**Problem description**
Taking the listing below line by line, tally those that contain the string "basket". Give the total alone.

**Data to examine**
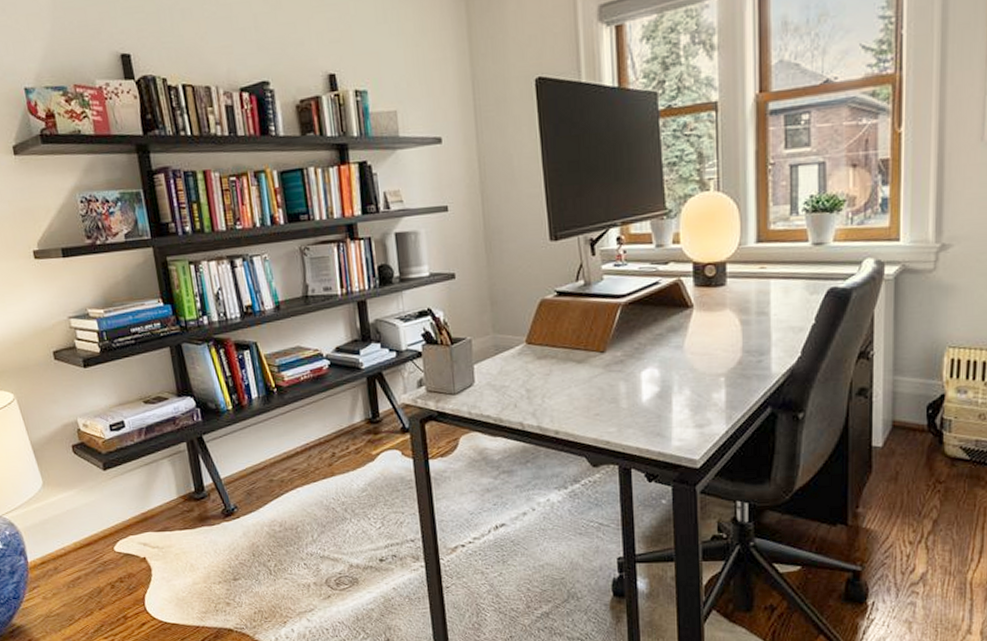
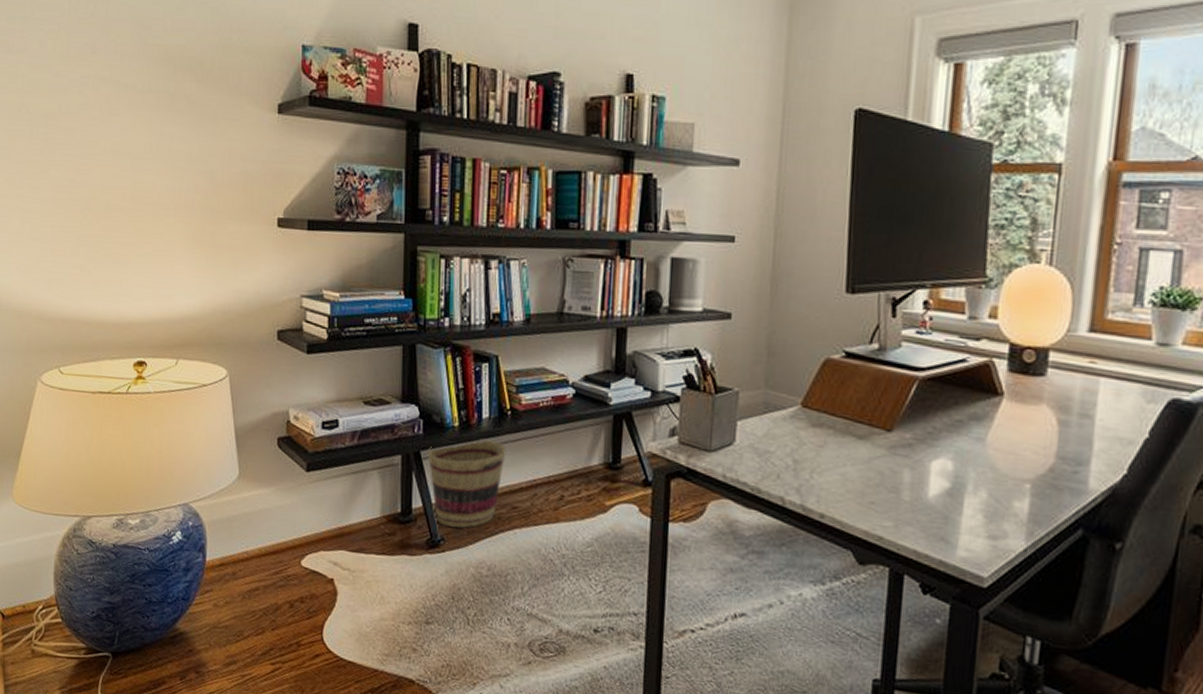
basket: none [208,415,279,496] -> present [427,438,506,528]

--

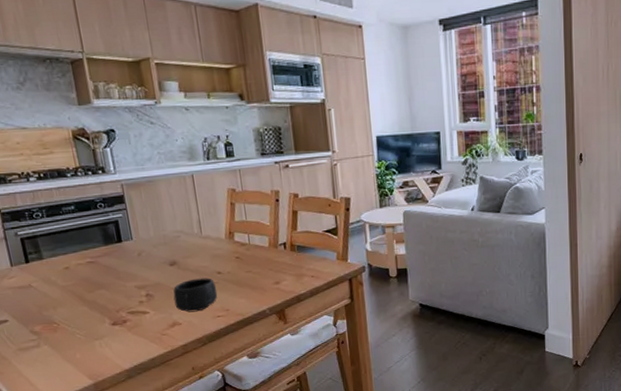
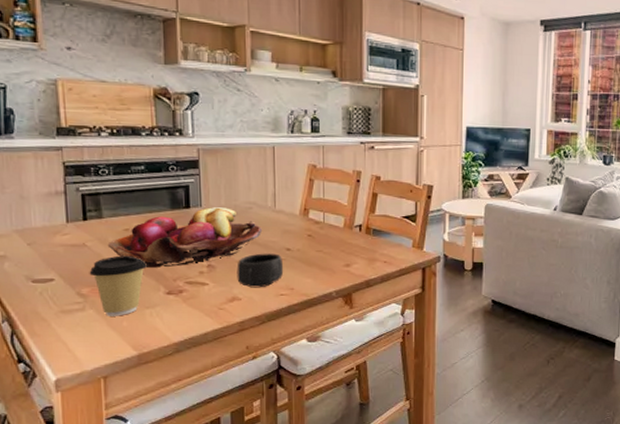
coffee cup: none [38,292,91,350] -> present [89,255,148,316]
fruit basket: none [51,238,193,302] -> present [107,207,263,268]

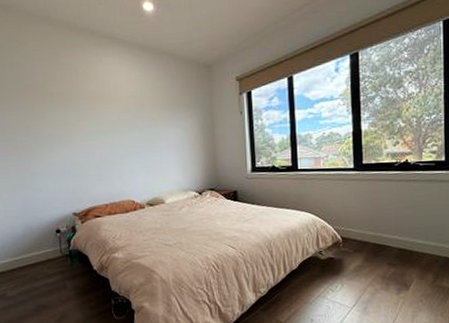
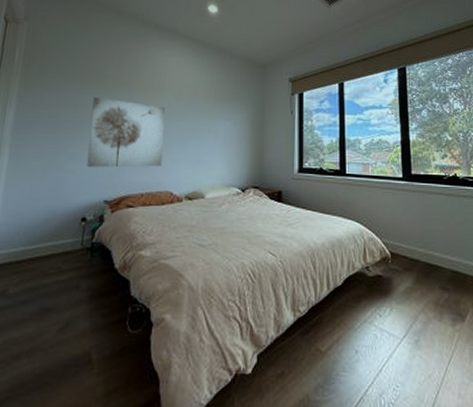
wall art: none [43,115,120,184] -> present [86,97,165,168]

* * *

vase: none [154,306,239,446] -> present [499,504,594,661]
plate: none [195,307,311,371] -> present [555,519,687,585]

**Result**
2